Unemployment, not rate hikes, leads to insolvency

Last week, the Canadian Association of Insolvency and Restructuring Professionals warned that rising interest rates could result in more insolvency filings, but Ira and Brandon Smith believe that belies a greater truth

Unemployment, not rate hikes, leads to insolvency

Last week, the Canadian Association of Insolvency and Restructuring Professionals warned that rising interest rates could result in more insolvency filings, but Ira and Brandon Smith believe that belies a greater truth.

While CAIRP pointed to antecedent periods during which insolvency filings followed rate hikes within a couple of years, the father-son duo at Ira Smith Trustee & Receivership Inc. believe the real culprit for bankruptcies and consumer protections is unemployment.

“Interest rates changed a little bit in the 2008 to 2010 period, but there was a lag time in unemployment,” said Ira Smith. “As unemployment went up, there was a slight rise in insolvencies. The interest rate not only caused harm to consumers but also to companies. When companies’ costs go up and they have to keep producing profits for shareholders, they look at cutting other costs.
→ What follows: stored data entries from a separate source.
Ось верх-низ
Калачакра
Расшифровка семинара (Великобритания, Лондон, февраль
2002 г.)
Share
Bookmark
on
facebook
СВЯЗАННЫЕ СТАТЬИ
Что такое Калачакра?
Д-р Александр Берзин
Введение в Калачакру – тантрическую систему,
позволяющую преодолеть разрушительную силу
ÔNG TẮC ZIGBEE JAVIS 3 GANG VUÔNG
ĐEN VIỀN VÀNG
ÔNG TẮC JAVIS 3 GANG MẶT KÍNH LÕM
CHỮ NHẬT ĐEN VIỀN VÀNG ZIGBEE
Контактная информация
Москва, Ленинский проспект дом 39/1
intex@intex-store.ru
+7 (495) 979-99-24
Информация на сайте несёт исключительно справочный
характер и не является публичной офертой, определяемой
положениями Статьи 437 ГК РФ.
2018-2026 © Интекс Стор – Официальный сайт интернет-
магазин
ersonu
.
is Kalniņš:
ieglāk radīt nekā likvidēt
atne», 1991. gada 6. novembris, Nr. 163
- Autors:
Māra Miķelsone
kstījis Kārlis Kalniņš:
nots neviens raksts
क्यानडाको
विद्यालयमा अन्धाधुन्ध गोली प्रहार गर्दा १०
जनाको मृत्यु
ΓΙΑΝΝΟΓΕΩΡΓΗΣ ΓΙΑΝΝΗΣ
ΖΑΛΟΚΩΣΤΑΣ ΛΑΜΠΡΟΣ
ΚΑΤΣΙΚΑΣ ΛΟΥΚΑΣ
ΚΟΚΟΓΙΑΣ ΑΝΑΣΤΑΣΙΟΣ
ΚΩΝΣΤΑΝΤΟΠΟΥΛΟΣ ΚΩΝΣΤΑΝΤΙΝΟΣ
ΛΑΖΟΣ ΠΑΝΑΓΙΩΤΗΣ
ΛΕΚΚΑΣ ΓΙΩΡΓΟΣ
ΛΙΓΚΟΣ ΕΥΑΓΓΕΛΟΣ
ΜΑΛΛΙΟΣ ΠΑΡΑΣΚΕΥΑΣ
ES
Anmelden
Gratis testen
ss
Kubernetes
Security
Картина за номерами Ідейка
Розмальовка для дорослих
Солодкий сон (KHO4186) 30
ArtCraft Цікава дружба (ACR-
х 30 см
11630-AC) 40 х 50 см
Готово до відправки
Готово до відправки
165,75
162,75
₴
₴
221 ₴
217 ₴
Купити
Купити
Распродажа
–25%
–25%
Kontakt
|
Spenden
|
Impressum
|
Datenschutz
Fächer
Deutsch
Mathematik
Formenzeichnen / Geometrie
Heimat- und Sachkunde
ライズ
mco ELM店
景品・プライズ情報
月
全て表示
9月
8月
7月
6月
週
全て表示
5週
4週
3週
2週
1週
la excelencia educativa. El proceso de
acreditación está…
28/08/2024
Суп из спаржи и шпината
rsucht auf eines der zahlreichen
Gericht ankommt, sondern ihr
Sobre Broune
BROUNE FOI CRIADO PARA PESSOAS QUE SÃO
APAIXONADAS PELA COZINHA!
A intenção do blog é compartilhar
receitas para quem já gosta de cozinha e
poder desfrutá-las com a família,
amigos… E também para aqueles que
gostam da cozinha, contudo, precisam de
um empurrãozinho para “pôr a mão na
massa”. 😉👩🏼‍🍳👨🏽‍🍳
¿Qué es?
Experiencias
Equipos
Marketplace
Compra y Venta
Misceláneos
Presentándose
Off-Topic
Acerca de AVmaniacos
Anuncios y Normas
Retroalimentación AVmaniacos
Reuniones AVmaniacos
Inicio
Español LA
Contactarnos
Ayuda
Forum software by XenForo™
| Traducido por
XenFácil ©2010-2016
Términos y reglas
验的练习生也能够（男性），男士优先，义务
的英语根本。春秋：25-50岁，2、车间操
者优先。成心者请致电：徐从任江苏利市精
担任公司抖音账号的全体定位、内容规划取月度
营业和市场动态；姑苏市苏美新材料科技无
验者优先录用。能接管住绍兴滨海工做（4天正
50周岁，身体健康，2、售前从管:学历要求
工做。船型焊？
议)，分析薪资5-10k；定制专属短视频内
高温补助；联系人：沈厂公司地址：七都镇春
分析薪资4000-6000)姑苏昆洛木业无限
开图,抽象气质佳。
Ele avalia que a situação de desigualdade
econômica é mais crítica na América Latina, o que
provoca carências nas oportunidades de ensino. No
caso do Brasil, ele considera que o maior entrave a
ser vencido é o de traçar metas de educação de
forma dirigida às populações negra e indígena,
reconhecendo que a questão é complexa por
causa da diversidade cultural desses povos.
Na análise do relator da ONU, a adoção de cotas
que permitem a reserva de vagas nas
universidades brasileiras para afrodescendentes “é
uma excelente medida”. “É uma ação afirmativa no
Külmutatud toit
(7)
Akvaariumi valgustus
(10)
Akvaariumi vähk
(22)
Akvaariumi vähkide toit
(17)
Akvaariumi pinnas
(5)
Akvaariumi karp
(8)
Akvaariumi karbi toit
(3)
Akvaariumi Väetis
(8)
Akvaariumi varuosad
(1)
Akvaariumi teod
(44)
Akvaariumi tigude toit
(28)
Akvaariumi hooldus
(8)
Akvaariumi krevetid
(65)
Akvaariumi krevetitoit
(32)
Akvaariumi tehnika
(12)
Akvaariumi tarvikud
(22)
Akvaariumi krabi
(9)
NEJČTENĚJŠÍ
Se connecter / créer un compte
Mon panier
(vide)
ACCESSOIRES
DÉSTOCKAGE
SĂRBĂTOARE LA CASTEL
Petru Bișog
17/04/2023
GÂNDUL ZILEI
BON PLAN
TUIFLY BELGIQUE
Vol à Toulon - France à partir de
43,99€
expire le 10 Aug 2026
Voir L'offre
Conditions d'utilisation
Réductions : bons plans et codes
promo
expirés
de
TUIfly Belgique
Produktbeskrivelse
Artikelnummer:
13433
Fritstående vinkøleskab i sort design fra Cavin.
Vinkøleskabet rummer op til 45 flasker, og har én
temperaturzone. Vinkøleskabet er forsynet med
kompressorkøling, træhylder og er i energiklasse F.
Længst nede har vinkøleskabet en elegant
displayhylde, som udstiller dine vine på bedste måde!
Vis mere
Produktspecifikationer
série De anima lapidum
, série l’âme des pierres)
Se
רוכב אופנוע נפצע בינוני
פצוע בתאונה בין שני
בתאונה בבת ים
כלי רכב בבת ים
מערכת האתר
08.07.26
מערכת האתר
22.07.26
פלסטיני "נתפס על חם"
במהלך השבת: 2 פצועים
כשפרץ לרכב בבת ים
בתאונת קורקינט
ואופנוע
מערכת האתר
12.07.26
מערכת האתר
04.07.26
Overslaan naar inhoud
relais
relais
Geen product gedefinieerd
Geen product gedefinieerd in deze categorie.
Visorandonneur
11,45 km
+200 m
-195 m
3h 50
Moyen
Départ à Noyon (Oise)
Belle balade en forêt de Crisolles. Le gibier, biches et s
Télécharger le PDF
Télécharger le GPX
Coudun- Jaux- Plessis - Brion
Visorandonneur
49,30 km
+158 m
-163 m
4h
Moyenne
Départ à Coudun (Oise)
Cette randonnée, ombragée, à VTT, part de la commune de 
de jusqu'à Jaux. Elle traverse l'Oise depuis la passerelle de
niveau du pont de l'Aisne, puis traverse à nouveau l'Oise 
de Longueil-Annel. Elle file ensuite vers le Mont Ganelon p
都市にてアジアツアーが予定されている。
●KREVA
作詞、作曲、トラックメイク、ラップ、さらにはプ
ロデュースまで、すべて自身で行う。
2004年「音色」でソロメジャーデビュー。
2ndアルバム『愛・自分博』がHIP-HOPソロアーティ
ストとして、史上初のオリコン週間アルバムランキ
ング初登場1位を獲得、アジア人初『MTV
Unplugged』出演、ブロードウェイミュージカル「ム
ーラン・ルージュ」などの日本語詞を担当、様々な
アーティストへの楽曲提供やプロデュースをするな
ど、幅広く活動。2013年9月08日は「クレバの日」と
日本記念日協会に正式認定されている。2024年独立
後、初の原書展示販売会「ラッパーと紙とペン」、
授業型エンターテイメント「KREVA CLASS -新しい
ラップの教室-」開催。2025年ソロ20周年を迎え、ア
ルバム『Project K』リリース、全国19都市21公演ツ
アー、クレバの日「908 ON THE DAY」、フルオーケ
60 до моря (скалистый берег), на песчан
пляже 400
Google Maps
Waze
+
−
Labour is good to cut and that’s what must have happened because unemployment went up.”

Although CAIRP provided graphs to support its assertions, Brandon Smith says the explanation the former provided lacked depth.

“I saw a much stronger correlation between unemployment and the insolvency rate, almost mirroring it throughout the graph, not just at that one point in time,” he said. “I didn’t see a stark correlation between rate in insolvency and increase or decrease of the interest rate.”

In recent years, surging home equities in tandem with low interest rates have allowed homeowners to consolidate unsecured debt, however, with the Bank of Canada committed to raising the benchmark rate through next year and home values peaking, turbulent times could be ahead.

“With the new stress test, people may not qualify for more financing, and as rates go up that will give consumers problems, as they can’t refinance anymore to a lower-rate mortgage or home equity line of credit to pay off their 20-odd-percent credit card debt,” said Smith. “If unemployment goes up as a result of interest rates going up, it will be a double whammy.”

Exacerbating that problem is Canadians’ addiction to debt, for which the national average could hit 200% of income by 2020.

“Canadians have been able to ride a wave of rising house prices and low mortgage rates and financing themselves, but they may very soon hit a brick wall of the higher interest rate, stress test and real estate values reaching their peak,” said B. Smith.